## [EXERCISE DESCRIPTION]
Can you extract, word for word, the passage of the uranium article below that runs from "But the rising" up to and including "supplies are sourced."?

## [EXTRACTED TEXT]
::::::::::
Posted Under Commodity News, On 01-02-2025
Source: mining.comNuclear energy’s comeback from the doldrums after the Fukushima disaster of 2011 is riding a solid spot price wave and also potential traction from a Trump administration bid to re-classify uranium as a critical mineral.
The US Geological Survey (USGS) dropped the nuclear metal from its critical minerals list in 2022 because it deemed uranium a “fuel mineral” that didn’t qualify. But in the Jan. 20 “Unleashing American Energy” executive order, the Trump administration calls on the Secretary of the Interior to instruct the USGS director to consider putting uranium back on its critical minerals list.
Doing so would unlock federal funding and accelerate permitting for uranium projects in the US, where uranium production has been growing slightly since the uranium oxide (U3O8) spot price hit $106 per lb. early last year. Companies such as Energy Fuels (NYSE: UUUU; TSX: EFR), Uranium Energy (NYSE-AM: UEC) and Cameco (TSX: CCO; NYSE: CCJ) could benefit.
Though the price has drifted down to the current level of $71 per lb., it still sits higher than it did in the decade after the Fukushima disaster
Meanwhile, demand for nuclear is rising amid strong interest in zero-emissions energy and as a source for power-hungry artificial intelligence servers.
But the rising demand makes for some awkward friction with Trump’s ‘America First’ sentiment, focused on procuring domestic sources of commodities, and the reality of where uranium supplies are sourced.
The amount of U3O8 produced in the US is a tiny fraction of what it used to be over the last 25 years, falling 96% from 4.8 million lb. in 2014 to 121,296 lb. in last year’s third quarter, according to the US Energy Information Administration.
And even though Trump has pledged to place 25% import tariffs on Mexico and Canada, 27% of US purchases of uranium came from the Great White North in 2022. Another 57% of U3O8 was purchased from Kazakhstan, Uzbekistan, Australia and Russia.
::::::::::
## [DATA SHOWN]
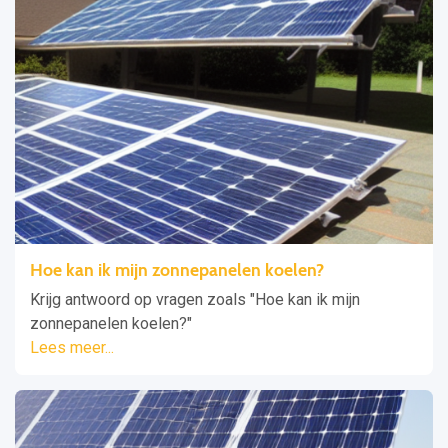
Hoe kan ik mijn zonnepanelen koelen?
Krijg antwoord op vragen zoals "Hoe kan ik mijn
zonnepanelen koelen?"
Lees meer...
::::::::::
## [YOUR SOLUTION]
But the rising demand makes for some awkward friction with Trump’s ‘America First’ sentiment, focused on procuring domestic sources of commodities, and the reality of where uranium supplies are sourced.